(Beginning of GIVEN ENTRIES)
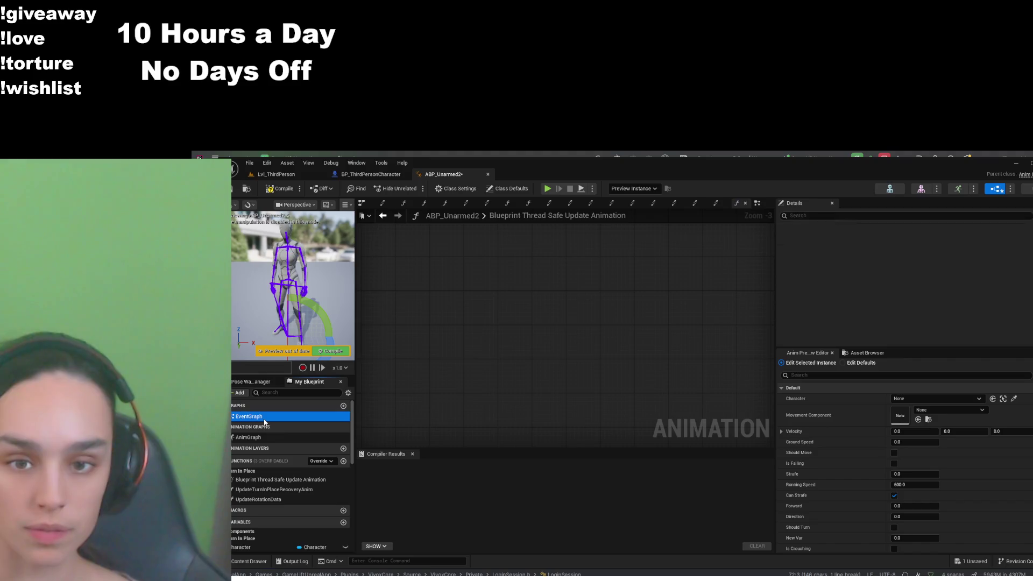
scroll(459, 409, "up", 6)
(End of GIVEN ENTRIES)
(Beginning of GIVEN ENTRIES)
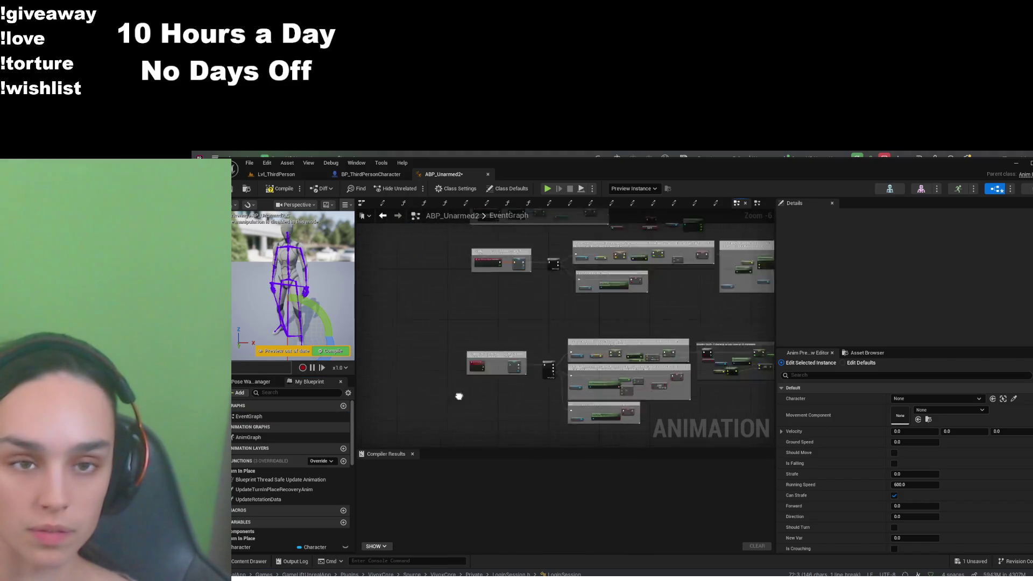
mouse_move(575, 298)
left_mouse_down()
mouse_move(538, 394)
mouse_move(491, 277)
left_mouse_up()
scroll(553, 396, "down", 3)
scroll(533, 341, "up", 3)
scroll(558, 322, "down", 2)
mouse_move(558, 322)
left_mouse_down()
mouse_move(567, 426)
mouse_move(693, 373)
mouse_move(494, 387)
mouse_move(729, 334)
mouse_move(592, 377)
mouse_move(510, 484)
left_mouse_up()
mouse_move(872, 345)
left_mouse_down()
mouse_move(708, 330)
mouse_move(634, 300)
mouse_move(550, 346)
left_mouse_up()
(End of GIVEN ENTRIES)
Find the string "scroll" in the listing and return every line that holds it.

#### WORKED SOLUTION
scroll(459, 409, "up", 6)
scroll(553, 396, "down", 3)
scroll(533, 341, "up", 3)
scroll(558, 322, "down", 2)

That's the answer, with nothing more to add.